#### Selected text
Transactional Group Records Getting Stuck In Store & Forward

Background:

I’m making an API call using Ignitions scripting module, the response of which is a JSON structure with roughly 200 items. I’m splitting the structure up and inserting them as rows into a SQL server on the same SQL Instance as my Ignition DB.

=================================================================

Problem:

1. I initially used a sleep function to throttle the amount of outgoing calls to limit tractions to SQL. This sleep function caused a clock drift on the gateway. This caused a desync between Ignition and the backend SQL instance and everything started populating in Store & Forward.

a. This approach is discouraged.

b. Recovery was to disable / reenable SQL connection, and or bounce the gateway.

2. Removing the sleep function, script runs fine but Transactional Group records start getting stuck in Store & Forward.

a. In this case I suspect a performance spike SQL side since I cant throttle connection.

b. SQL server is still responsive, other services are not impact.

c. Checked query performance runs at .0386 ms roughly.

=================================================================

Problem Statement:

Gateway clock drift / SQL performance spikes seem to trap Transactional Group records in Store / Forwards.

1. Not sure how to notify the group when this happens.

2. Manual recovery required?

=================================================================

Test Case:

1. To try to get a bit more detail on the issue I tried to replicate the issue locally on my PC with a local instance of Ignition / SQL.

2. I set up a transactional group, and locked a DB on the SQL instance to see if records would get stuck in Store and Forward… No luck

o I ran the same script locally and no issue on the Ignition instance.

o Mind you the scale is a lot smaller.

=================================================================

Question:

1. For the use case of inserting (X) number of records from an API response, what is the best way to throttle input SQL side?

o I don’t believe invoke later works scripting side.

o I cant delay the active thread without causing clock drift on the gateway.

o I could cache results with one script and process the records with a secondary script. I’ve been actively discouraged to make files for this approach.

§ If a file was made, potentially could do a SQL merge to reduce burden SQL side.

o Potentially could limit the scope via the API call, but given the number of records preference would be to have the delay roughly around 50 ms per call not seconds.

2. For the Ignition Gateway, do I need to be concerned about long running scripts adding to the clock drift?

a. I thought the gateway was multithreaded, but it was acting as if it was executing scripts procedurally on a single thread.

From what I can find, it recommends a controlled merge into SQL via a batch insert into a temp SQL table. Alternatively I could delete records from the existing table and just batch insert.

#### Dataset content
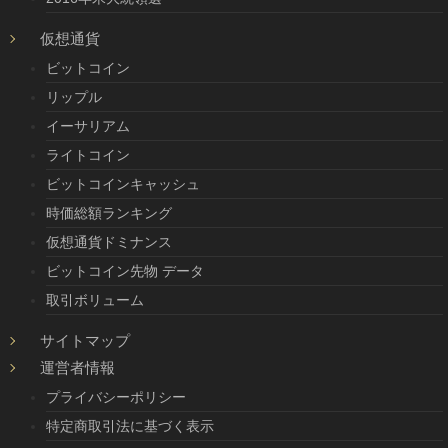
仮想通貨
ビットコイン
リップル
イーサリアム
ライトコイン
ビットコインキャッシュ
時価総額ランキング
仮想通貨ドミナンス
ビットコイン先物 データ
取引ボリューム
サイトマップ
運営者情報
プライバシーポリシー
特定商取引法に基づく表示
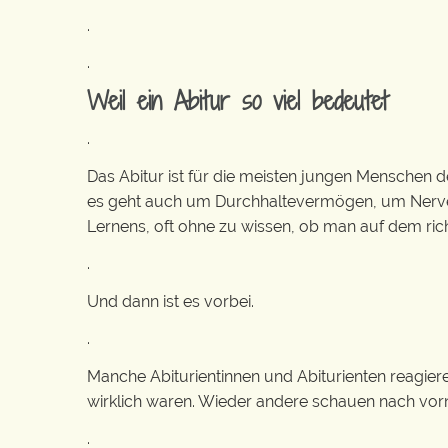
.
.
Weil ein Abitur so viel bedeutet
.
Das Abitur ist für die meisten jungen Menschen d
es geht auch um Durchhaltevermögen, um Nerve
Lernens, oft ohne zu wissen, ob man auf dem rich
.
Und dann ist es vorbei.
.
Manche Abiturientinnen und Abiturienten reagiere
wirklich waren. Wieder andere schauen nach vorn
.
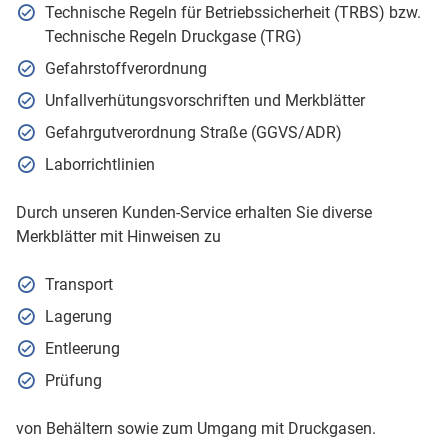
Technische Regeln für Betriebssicherheit (TRBS) bzw.
Technische Regeln Druckgase (TRG)
Gefahrstoffverordnung
Unfallverhütungsvorschriften und Merkblätter
Gefahrgutverordnung Straße (GGVS/ADR)
Laborrichtlinien
Durch unseren Kunden-Service erhalten Sie diverse
Merkblätter mit Hinweisen zu
Transport
Lagerung
Entleerung
Prüfung
von Behältern sowie zum Umgang mit Druckgasen.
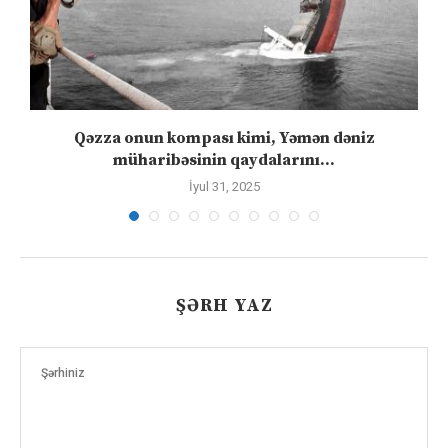
”
Qəzza onun kompası kimi, Yəmən dəniz
S
müharibəsinin qaydalarını...
İyul 31, 2025
ŞƏRH YAZ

#### Instruction 1
Put the listing, from its start up to and including the line with "特定商取引法に基づく表示", into a Markdown table with the columns Row and Listing line, one numbered row per line, with blank lines and the pictures left out.
#### Instruction 2
Write what comes next in the forum post about Transactional Group records stuck in Store & Forward, starting after its last sentence.

#### Answer box 1
| Row | Listing line |
|---|---|
| 1 | 仮想通貨 |
| 2 | ビットコイン |
| 3 | リップル |
| 4 | イーサリアム |
| 5 | ライトコイン |
| 6 | ビットコインキャッシュ |
| 7 | 時価総額ランキング |
| 8 | 仮想通貨ドミナンス |
| 9 | ビットコイン先物 データ |
| 10 | 取引ボリューム |
| 11 | サイトマップ |
| 12 | 運営者情報 |
| 13 | プライバシーポリシー |
| 14 | 特定商取引法に基づく表示 |

#### Answer box 2
Had some issues getting Ignition to run the bulk insert as a named query.

Ended up settling on exporting the data set to a CSV on a shared network location. From there a SQL Job performs the bulk insert using the file. Frequency set at once a week. As long as I space out when the data sets are made Ignition side, should greatly reduce the time it takes the script to operate and limit the number of requests SQL side to one per group.

Think this will work.

Seems you found a solution, but I will share my solution as another option.

The issue on my end stemmed from each row insert being done as a separate query and the delay of waiting for the response between each query.

My only reason for using a separate table before merging was because I needed to upsert (update if the id already exists, and insert if it does not). Unfortunately Microsoft SQL Server does not have an upsert command. If you only need to insert rows, then I would modify this to insert directly to the correct table and avoid the stored procedure call.

I would not call it perfect, but it reduced the runtime of the script from 10-15 minutes to under a minute (probably faster, been a while since I tested).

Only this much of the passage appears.